Pożar chlewni wybuchł nad ranem. Zwierząt nie udało się uratować
Zwierzęta, a także m.in. maszyny rolnicze, pochłonęły płomienie wraz z budynkiem chlewni. Strażakom udało się uratować dom w tym gospodarstwie.
Milionowe straty po ogromnym pożarze. Dwaj 14-latkowie będą odpowiadać przed sądem
Strażacy o pożarze chlewni w gospodarstwie w Karsinie (pow. kościerski, woj. pomorskie) otrzymali w poniedziałek (17 listopada) po godz. 4 rano. Gdy dotarły na miejsce pierwsze zastępy, budynek niemal w całości trawiły płomienie.
„Nasza akcja jest utrudniona. Występuje cały czas duże zadymienie ze względu na tlące się baloty słomy. Akcja potrwa jeszcze wiele godzin. W pożarze chlewni spłonęły zwierzęta. To m.in. trzoda chlewna. W budynku było też bydło i konie” – relacjonował dla „Dziennika Bałtyckiego” kpt. Mateusz Szmaglik, oficer prasowy Komendy Powiatowej Państwowej Straży Pożarnej w Kościerzynie.

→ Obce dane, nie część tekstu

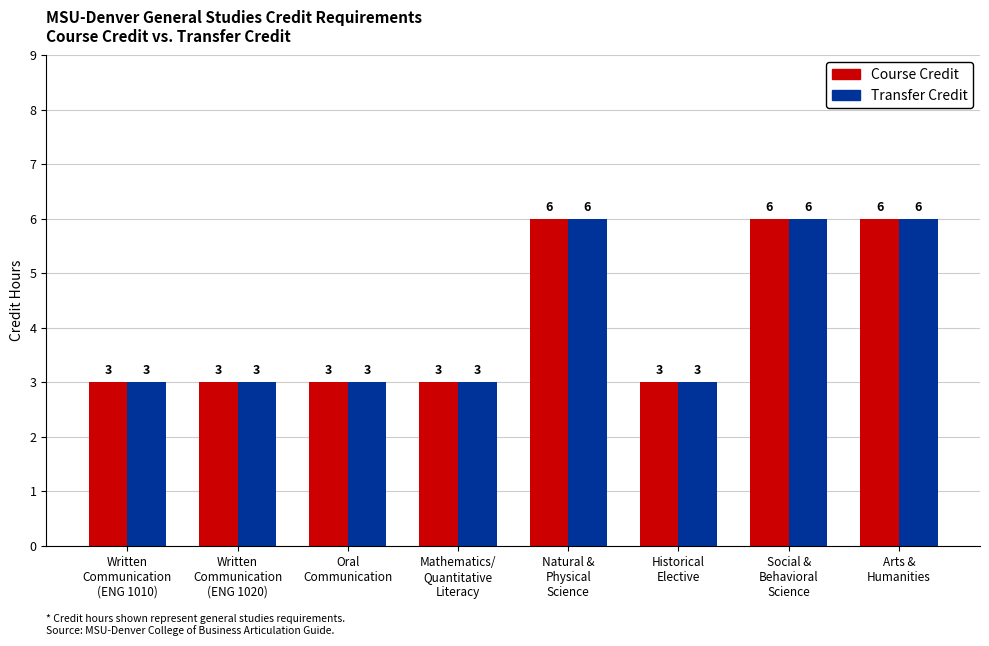

How many bars are there in total?

16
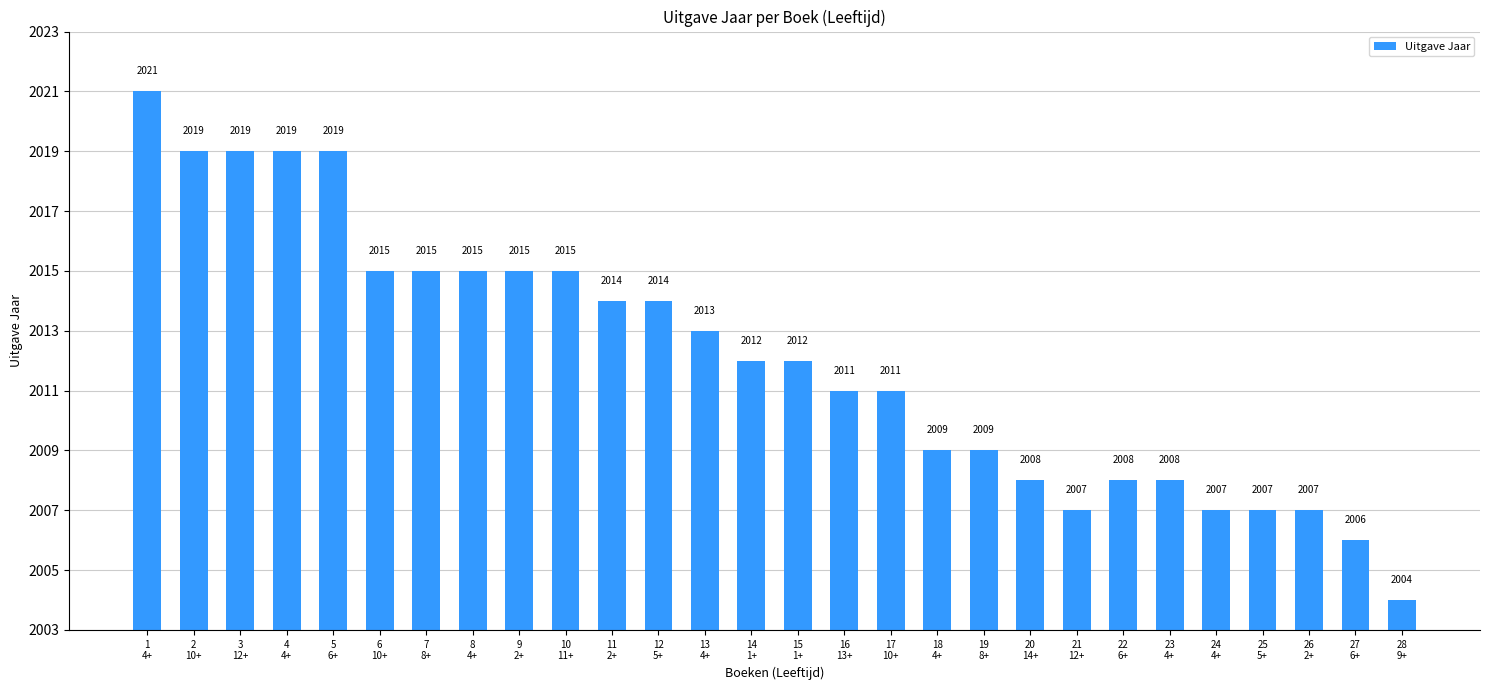

Reading left to right, list all the values displayed in this chart.

1
4+=2021	2
10+=2019	3
12+=2019	4
4+=2019	5
6+=2019	6
10+=2015	7
8+=2015	8
4+=2015	9
2+=2015	10
11+=2015	11
2+=2014	12
5+=2014	13
4+=2013	14
1+=2012	15
1+=2012	16
13+=2011	17
10+=2011	18
4+=2009	19
8+=2009	20
14+=2008	21
12+=2007	22
6+=2008	23
4+=2008	24
4+=2007	25
5+=2007	26
2+=2007	27
6+=2006	28
9+=2004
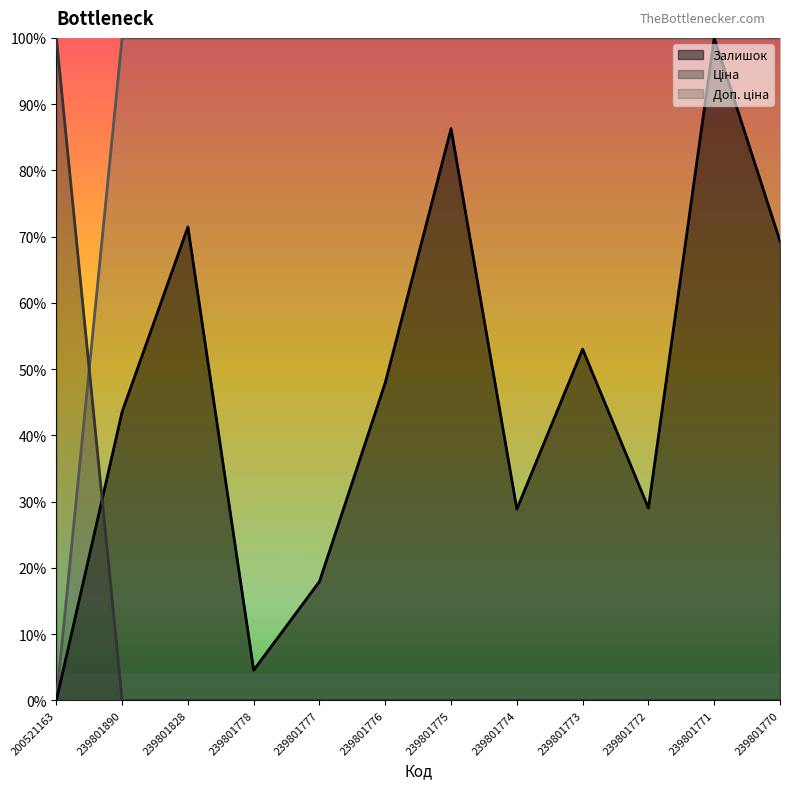

What is the greatest value displayed?

1.0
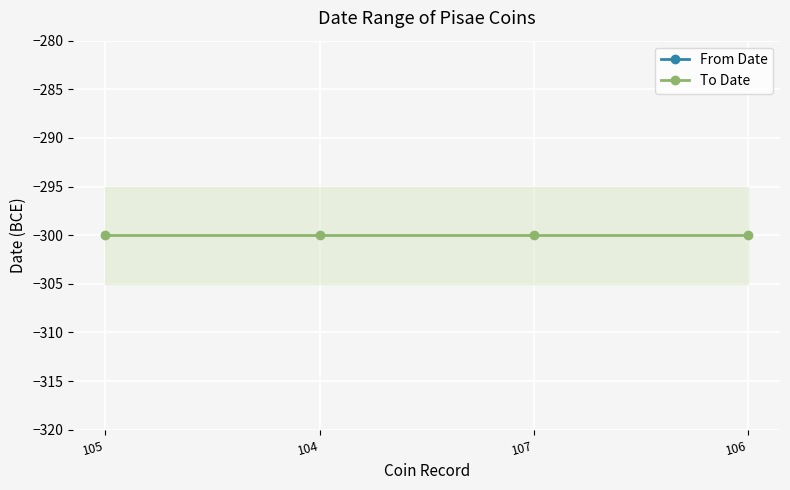

True or false: From Date and To Date intersect in this chart.

False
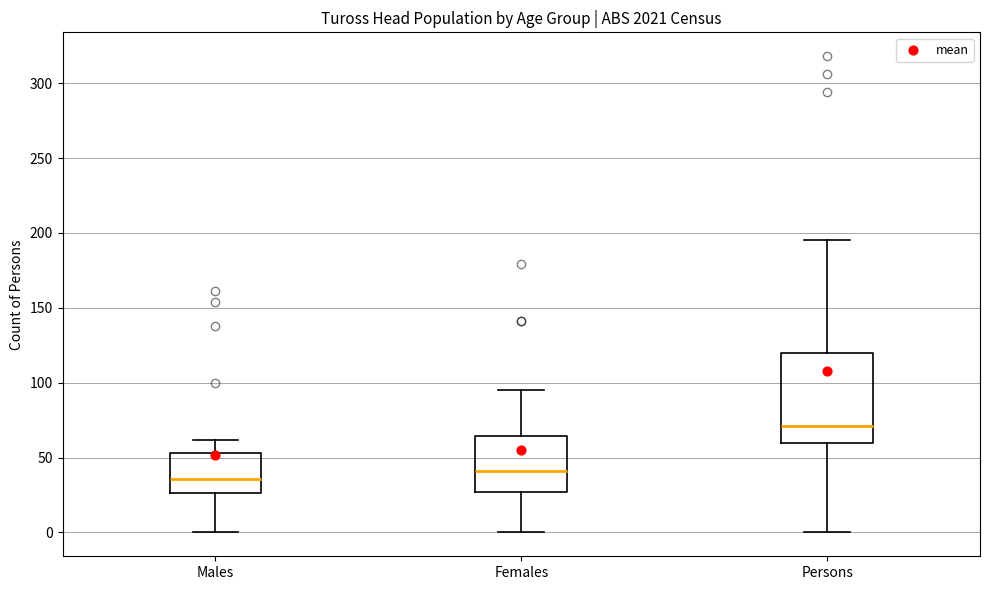

Reading left to right, transcribe this box plot: for each box, give where its median line is, the range the box spans, and where its two whiskers end, as read against the y-axis. The values are not printed on the chart, so give them approximately, as read against the axis.

Males: median 35, box 25 to 55, whiskers 0 to 60
Females: median 40, box 25 to 65, whiskers 0 to 95
Persons: median 70, box 60 to 120, whiskers 0 to 195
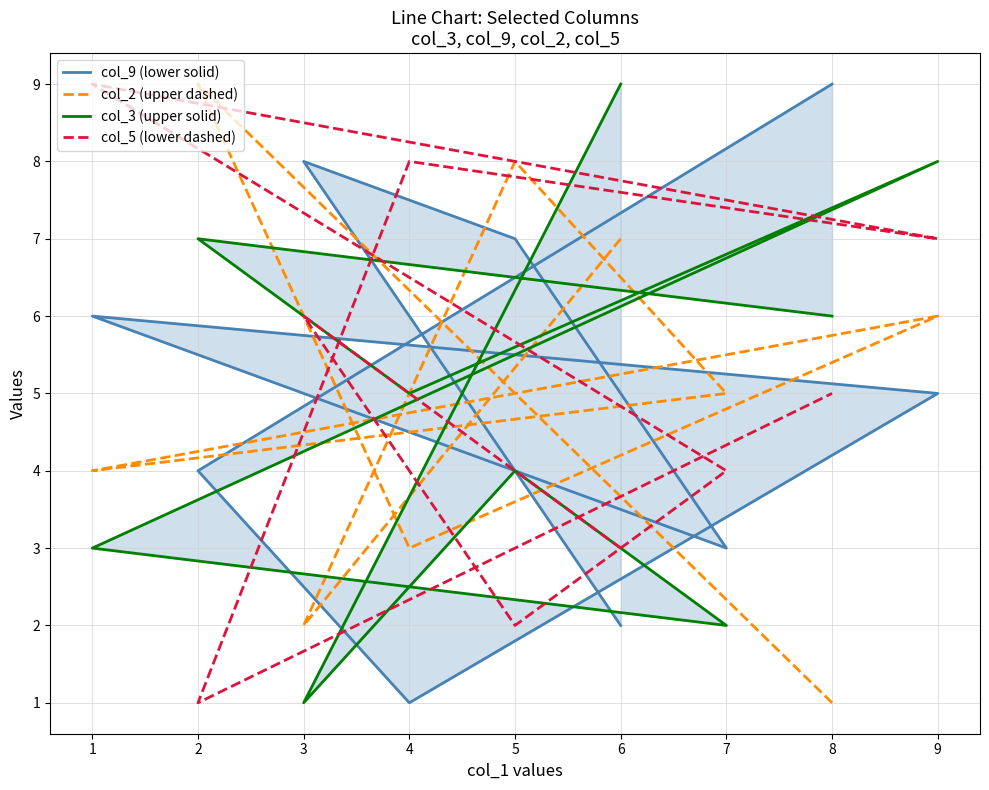

How many interior local peaks does the col_2 (upper dashed) series have?

3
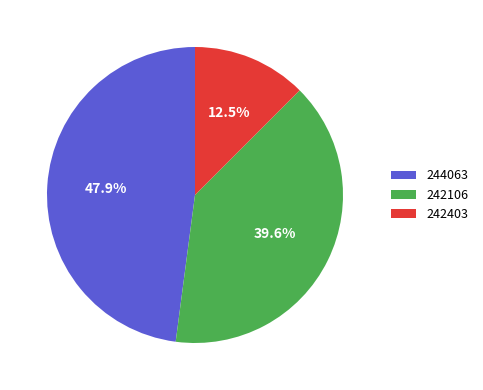

Between 244063 and 242106, which is larger?

244063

W pożarze spłonęły także samochody i maszyny rolnicze. Udało się natomiast uchronić przed ogniem dom, nie było też osób fizycznie poszkodowanych.
Do akcji ratunkowej skierowano kilkanaście zastępów strażaków. Po ugaszeniu pożaru będzie można oszacować straty (które na pewno są duże) oraz zbadać przyczynę pojawienia się płomieni.